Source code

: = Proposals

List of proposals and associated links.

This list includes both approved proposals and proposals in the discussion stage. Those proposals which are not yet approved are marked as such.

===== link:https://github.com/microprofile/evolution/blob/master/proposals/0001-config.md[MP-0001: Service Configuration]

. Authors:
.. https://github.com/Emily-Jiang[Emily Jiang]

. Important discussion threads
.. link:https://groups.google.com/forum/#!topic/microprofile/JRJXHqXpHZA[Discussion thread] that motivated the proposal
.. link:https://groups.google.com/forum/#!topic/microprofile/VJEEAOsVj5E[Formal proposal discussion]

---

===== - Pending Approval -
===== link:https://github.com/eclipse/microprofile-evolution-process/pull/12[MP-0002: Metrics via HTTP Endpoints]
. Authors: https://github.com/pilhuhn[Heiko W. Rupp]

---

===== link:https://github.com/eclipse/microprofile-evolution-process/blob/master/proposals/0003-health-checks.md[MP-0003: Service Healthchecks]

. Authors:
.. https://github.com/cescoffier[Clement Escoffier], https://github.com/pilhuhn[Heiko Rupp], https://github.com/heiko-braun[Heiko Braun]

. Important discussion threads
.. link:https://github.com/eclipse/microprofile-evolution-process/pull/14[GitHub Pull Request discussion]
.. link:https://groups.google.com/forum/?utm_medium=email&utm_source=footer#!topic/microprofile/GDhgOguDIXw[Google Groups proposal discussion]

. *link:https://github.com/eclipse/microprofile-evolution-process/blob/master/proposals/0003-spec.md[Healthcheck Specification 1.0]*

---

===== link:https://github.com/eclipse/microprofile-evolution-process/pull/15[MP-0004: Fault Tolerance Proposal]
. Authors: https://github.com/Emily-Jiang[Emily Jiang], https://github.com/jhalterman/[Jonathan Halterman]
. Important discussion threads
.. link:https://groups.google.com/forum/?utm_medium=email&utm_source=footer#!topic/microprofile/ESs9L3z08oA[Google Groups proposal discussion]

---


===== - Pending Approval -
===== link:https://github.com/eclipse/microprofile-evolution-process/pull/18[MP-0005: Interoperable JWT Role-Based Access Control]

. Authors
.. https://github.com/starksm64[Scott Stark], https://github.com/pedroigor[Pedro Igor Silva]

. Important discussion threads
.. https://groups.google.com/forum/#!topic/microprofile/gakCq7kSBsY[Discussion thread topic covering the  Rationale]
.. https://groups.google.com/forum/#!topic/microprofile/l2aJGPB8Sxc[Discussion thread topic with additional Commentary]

[Work required] Which lines in the data hold the string "Rupp"? Copy each of them.

[Your solution]
. Authors: https://github.com/pilhuhn[Heiko W. Rupp]
.. https://github.com/cescoffier[Clement Escoffier], https://github.com/pilhuhn[Heiko Rupp], https://github.com/heiko-braun[Heiko Braun]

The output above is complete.